[WHAT TO WORK ON]:
**1.** Answer these from the article on shelters and pets:
(a) In her 19 years with the Rescue Mission, how many situations of women needing animal support has Lovell seen?
(b) About how many calls a month does the YWCA get from women who want to bring their pets?
(c) How many people are staying at the YWCA's 66-bed shelter?
**2.** Using the article on shelters and pets, explain why Kilgore says it would be hard for the YWCA to take in pets.

[DOCUMENT SEGMENT]:
-------
Skip to main content

The Journal Gazette

  • Wrigley regularly visits Charis House residents.  

  • A Charis House resident visits with Wrigley.

  • Photos by Mike Moore | The Journal Gazette Pastor Bob Herman and 7-month-old golden retriever Wrigley make regular visits to Charis House.

Sunday, July 22, 2018 1:00 am

Shelters weigh allowing pets

YWCA, Charis House work with SPCA to find foster care

TERRI RICHARDSON | The Journal Gazette

There has been a lot of conversation recently at the Rescue Mission about allowing pets to stay at its shelters.

Toni Lovell, vice president of programs for the Rescue Mission, says there are many things to consider when allowing pets at such places as Charis House, which offers women and children who are in a homeless crisis a place to stay. Two of the biggest issues are fear of dogs and allergies.

Charis House, 431 Fairmount Place, is not a domestic violence shelter, but it does work with the YWCA when it comes to providing women a safe place to stay, Lovell says. If a woman is out of danger, she can shift to living at Charis House, which can provide a more long-term housing solution.

The agency also works with the Allen County SPCA, which offers a foster program for residents who have animals, Lovell says.

Lovell says women needing animal support is not that common for Charis House. In the 19 years she has been with the Rescue Mission, Lovell has seen only three or four situations.

The YWCA gets about two to three calls a month from women wanting to bring their pets with them to the shelter, says Carla Kilgore, director of residential and crisis services. However, it would be challenging to accommodate pets because of the limited space and concern for residents' safety and allergies, Kilgore says.

Currently the YWCA has 73 people staying at its 66-bed shelter, she says. Kilgore says the agency has packed the space to try and serve as many people as possible.
-------
[Stored data entries]:

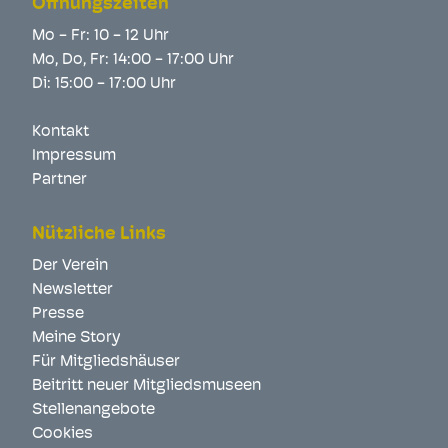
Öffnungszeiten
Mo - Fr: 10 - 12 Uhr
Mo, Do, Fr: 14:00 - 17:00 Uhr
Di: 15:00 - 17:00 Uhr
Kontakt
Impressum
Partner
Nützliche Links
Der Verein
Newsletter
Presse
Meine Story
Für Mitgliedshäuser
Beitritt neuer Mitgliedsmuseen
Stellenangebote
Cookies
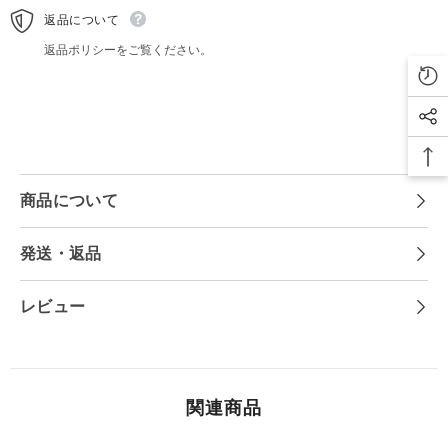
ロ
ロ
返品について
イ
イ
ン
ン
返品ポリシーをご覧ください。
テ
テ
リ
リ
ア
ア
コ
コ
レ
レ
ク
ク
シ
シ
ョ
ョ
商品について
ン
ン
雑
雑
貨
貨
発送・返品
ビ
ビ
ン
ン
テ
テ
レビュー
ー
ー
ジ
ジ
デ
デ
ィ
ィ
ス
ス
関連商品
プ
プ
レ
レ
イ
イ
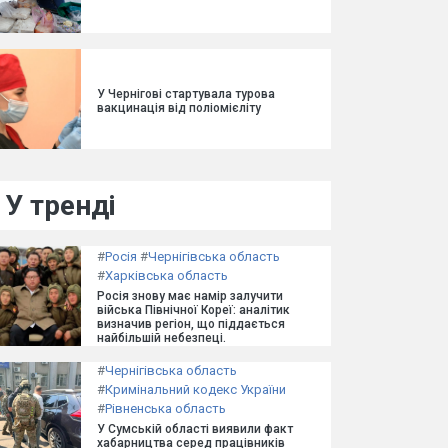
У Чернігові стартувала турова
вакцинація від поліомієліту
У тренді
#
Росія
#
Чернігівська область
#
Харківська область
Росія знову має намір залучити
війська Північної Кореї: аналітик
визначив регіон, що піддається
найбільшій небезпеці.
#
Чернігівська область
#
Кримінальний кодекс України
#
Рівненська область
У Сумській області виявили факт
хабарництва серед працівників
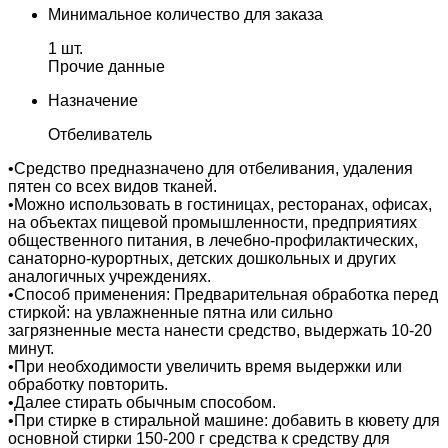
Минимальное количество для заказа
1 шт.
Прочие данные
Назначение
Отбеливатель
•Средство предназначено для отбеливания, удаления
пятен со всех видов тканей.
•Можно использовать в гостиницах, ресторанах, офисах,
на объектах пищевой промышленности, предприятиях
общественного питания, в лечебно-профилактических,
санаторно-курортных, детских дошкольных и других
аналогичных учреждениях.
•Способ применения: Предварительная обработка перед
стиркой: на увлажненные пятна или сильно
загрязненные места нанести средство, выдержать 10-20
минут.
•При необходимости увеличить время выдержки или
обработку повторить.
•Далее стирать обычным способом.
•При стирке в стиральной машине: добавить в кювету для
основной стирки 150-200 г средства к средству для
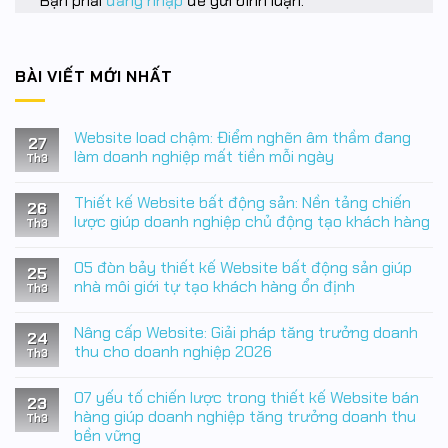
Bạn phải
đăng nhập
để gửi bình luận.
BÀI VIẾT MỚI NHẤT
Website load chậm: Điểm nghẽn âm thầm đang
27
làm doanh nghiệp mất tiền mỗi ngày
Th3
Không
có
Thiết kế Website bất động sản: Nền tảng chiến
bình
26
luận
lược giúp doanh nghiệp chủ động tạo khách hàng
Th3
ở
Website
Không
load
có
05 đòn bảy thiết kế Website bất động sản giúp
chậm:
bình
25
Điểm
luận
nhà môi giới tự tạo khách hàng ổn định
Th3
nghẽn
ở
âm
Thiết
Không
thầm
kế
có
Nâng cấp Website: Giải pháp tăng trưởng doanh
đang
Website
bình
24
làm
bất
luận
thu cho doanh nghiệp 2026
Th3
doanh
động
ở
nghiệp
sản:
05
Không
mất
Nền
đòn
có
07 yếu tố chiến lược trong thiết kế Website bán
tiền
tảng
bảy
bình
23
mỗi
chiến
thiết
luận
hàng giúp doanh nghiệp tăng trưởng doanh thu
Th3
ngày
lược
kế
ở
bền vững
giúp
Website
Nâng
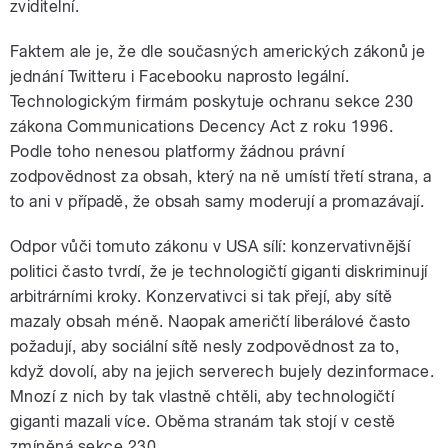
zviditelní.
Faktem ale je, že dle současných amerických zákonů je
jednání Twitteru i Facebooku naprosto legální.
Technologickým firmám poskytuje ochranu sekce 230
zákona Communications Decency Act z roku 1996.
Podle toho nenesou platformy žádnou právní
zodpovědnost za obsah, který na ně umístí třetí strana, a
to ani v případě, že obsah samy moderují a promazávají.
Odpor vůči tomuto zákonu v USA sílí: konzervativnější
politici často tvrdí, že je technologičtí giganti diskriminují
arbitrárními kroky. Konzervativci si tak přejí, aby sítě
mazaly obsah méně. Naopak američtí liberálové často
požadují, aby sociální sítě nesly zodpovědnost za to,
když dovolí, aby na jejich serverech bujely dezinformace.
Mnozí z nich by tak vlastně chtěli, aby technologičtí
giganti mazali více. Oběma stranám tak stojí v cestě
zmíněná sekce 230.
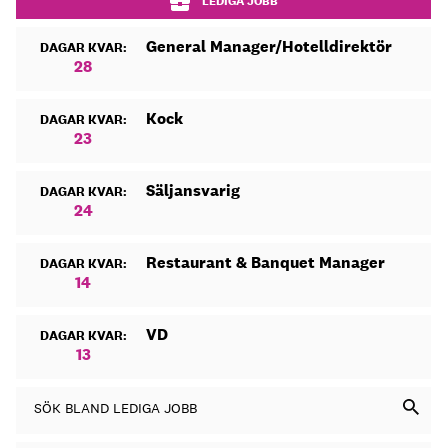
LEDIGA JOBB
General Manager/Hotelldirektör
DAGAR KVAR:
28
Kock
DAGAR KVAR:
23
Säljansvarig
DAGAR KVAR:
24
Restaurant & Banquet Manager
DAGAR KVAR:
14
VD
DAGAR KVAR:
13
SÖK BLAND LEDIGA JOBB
-------
[ANSWERS BELOW]:
**1.**
(a) Only three or four.
(b) About two to three.
(c) 73.

**2.** The YWCA has limited space, and there is concern for residents' safety and allergies. The shelter is already packed, with 73 people in 66 beds, because the agency tries to serve as many people as possible.